Indira vivió en la calle dos meses. En una de esas conoció al que fue su pareja durante 12 años y con quien, luego de cobrar una herencia, viajó a Europa. De vuelta, dormían en un Taunus de él. Hasta que se cruzaron con un ciber café, el bum de internet, la web. Fines de los 90.

Aquí no había quien supiera hacerlo. En Buenos Aires aprendí a diseñar y trabajé en un estudio que atendía las cuentas más grandes del país. Hicimos la primera expo de internet. Trabajábamos muchísimo. No veíamos el sol. Terminamos todos locos. Medicados. Pero también nos divertimos mucho. 

Cuando en el 2001 el país se precipitó al abismo, después de un breve exilio en Cosquín donde casi muere de aburrimiento, Indira (no me querían anotar. Pero mi mamá se encaprichó en llamarme así), estudió Comunicación en la Pascal porque la Nacional había cerrado las inscripciones.

Me recibí gracias a Mercedes Outumuro, la directora. Se ocupaba mucho de la gente. No me dejó hasta que terminé la tesis.

Indira Montoya se hizo artista visual. Y aunque ahora ha parado un poco, también performer. Una acción con las cenizas de su padre; incisiones en la piel que cosió a la vista del público. Aprendió de Aníbal Buede. Y de Soledad Sánchez Goldar. Esa grosa, dice. Una de las mejores performer de América latina. Dejó todo por la gestión del arte, agrega, para que quede claro cuánto la admira. Y confiesa que ha parado un poco porque ya no quiere enfermarse. Sus intervenciones performáticas derivaron muchas veces en problemas de salud.

Cuando se pone el cuerpo. La obra es una misma. No la interpretación de un personaje. Didáctica, me explica lo de las performances.

El cuerpo. Indira Montoya siempre puso el cuerpo. Veinte cirugías para reparar la fisura intrapalatina conque nació (me faltarían dos operaciones más, pero no tengo dinero, lamenta con una mueca amarga); esa marca en el labio contra la que no ha dejado de luchar.

Sí se me nota. Es lo primero que me miran. Me doy cuenta. Toda una vida buscando cómo disimularla, me dice, siempre a borbotones.

Durante la gestión de Pancho Marchiario en el Centro Cultural España Córdoba, con Eduardo Krumpholz, Indira Montoya creó hipermedula.org, una plataforma de comunicación cultural para Iberoamérica. Integra Efimerodramas, equipo de investigación para escritura performática. Junto con el filósofo e investigador del Conicet, Luis García (ella misma es una gran lectora de filosofía; de autores de los que habla fluidamente con quienes han leído como ella), durante 2021 curaron la mega muestra ‘Recomienzo continuo, arte y política en la ciudad’: con las colecciones del Genaro Pérez y el Museo Tamburini del Bancor, 150 años de arte en Córdoba.

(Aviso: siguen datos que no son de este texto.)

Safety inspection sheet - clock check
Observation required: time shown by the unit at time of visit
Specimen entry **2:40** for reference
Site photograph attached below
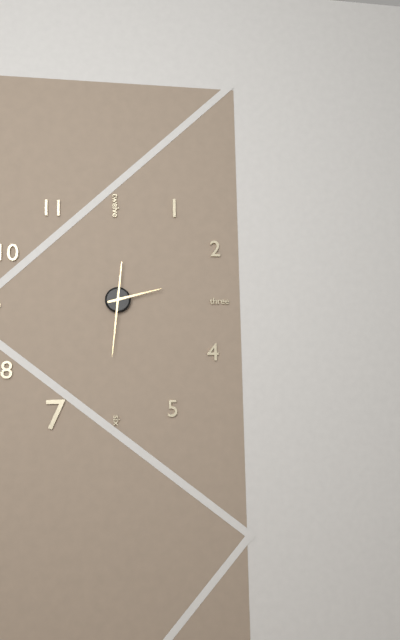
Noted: **2:31**
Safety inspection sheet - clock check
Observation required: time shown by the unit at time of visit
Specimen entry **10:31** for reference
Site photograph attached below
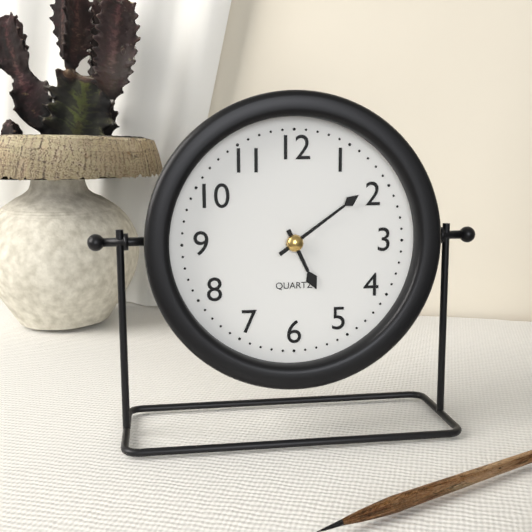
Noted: **5:09**
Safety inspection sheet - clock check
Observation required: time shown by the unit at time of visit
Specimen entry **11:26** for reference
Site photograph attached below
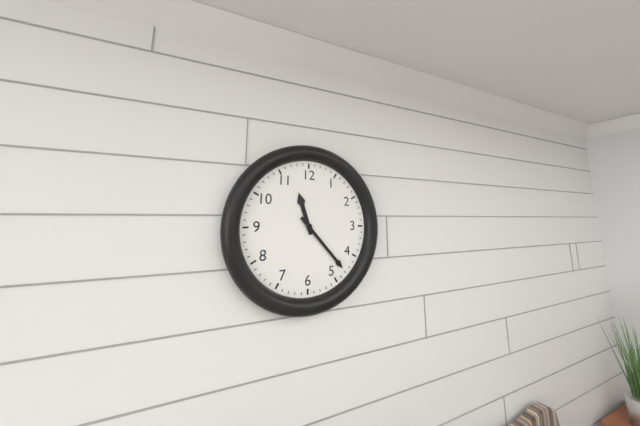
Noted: **11:23**
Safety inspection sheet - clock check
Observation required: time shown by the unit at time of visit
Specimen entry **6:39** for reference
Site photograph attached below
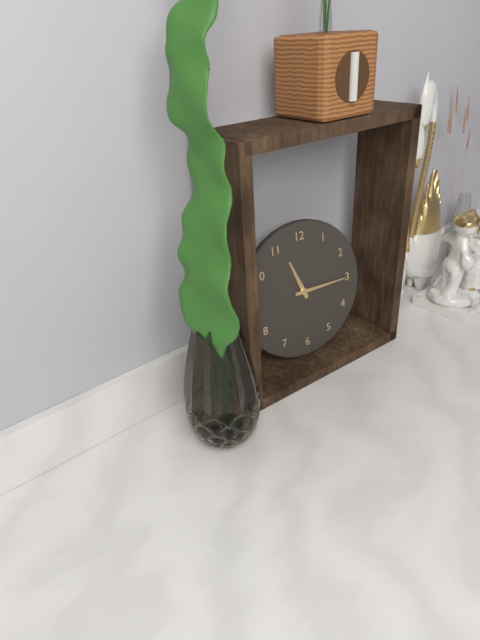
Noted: **11:15**
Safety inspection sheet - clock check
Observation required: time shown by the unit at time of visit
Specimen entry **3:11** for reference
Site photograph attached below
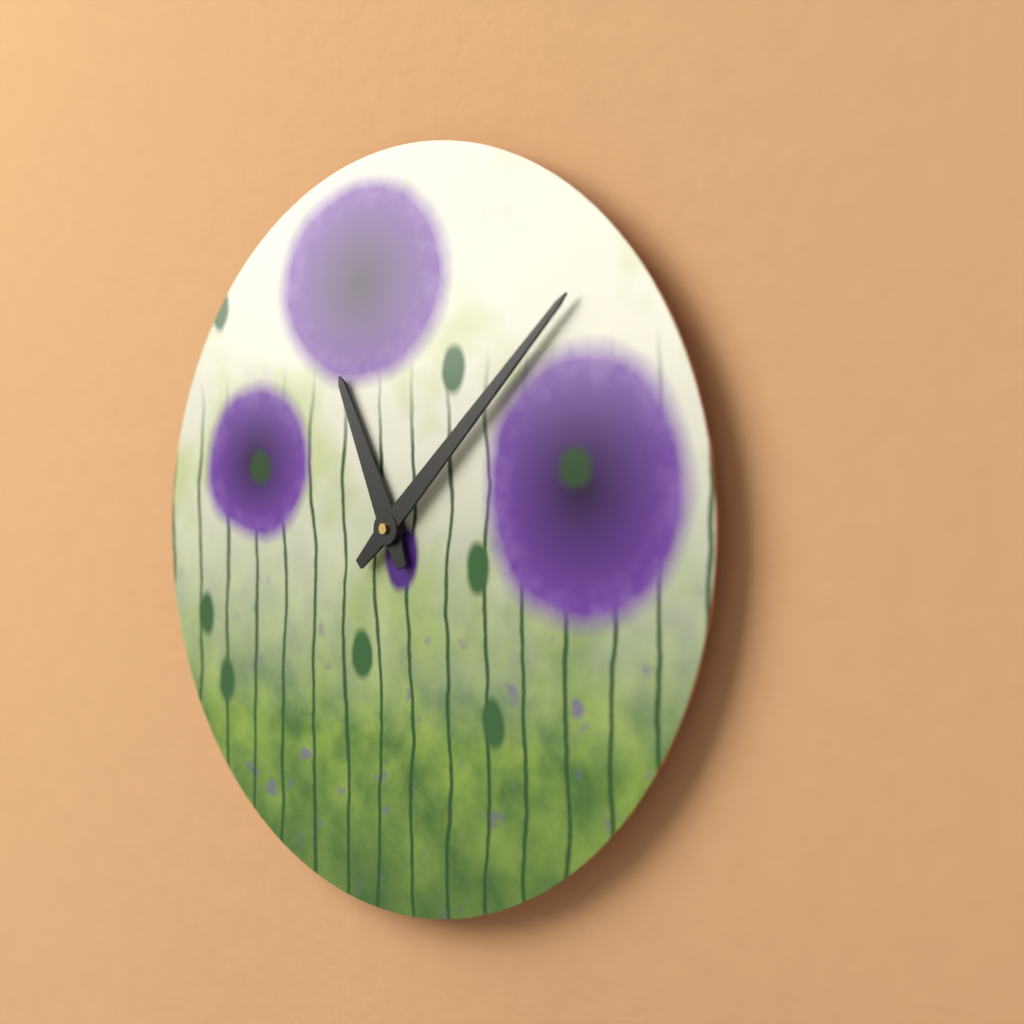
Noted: **11:08**
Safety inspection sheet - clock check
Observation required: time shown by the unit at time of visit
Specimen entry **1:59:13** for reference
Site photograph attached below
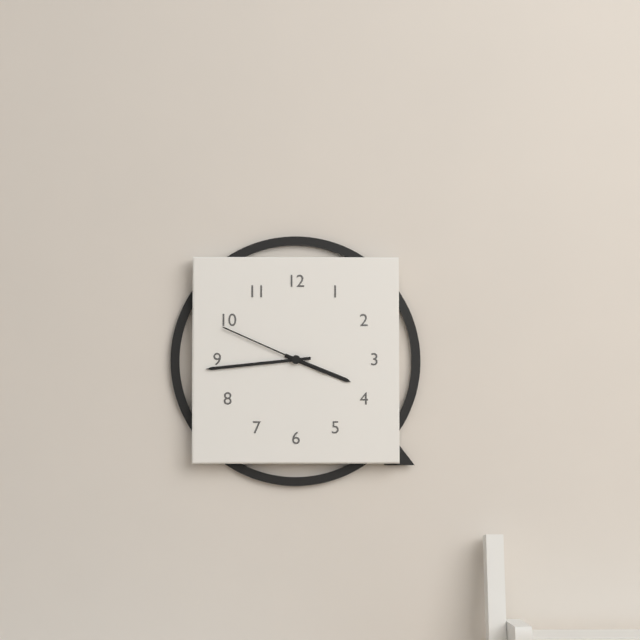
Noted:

Aunque al violín lo dejó durante 20 años, con su frágil anatomía (de chica fui una guerrera en un cuerpo de langosta, dice, pequeñita) a los 47 años, en junio Indira Montoya tocará como invitada en el auditorio de Exactas, durante el ensamble Suono Mobile Suono Mobile, con otres artistas y su compañero Lucas Luján

Juntos, viven en un departamento frente al Genaro Pérez. Siempre he tenido parejas varones, pero puedo enamorarme de una mujer, admite. Y ser madre inesperadamente. Hace 10 años adoptó a Lucía, una chica trans que ya tiene 26, es DJ y lucha por su propia diversidad.  

Durante la pandemia, Indira Montoya sintió que había llegado el momento de renunciar a todos los trabajos que hacía para mantenerse. Desde entonces, artista fultaim. No se puede hacer obra dedicándole solo dos o tres horas por día, justifica.

Se quita la campera. Que se luzca la camisita elegida para la foto. Y mejor si por el exceso de contraluz la Catedral queda desdibujada. No quiero nada con la Iglesia, se ríe. Reímos.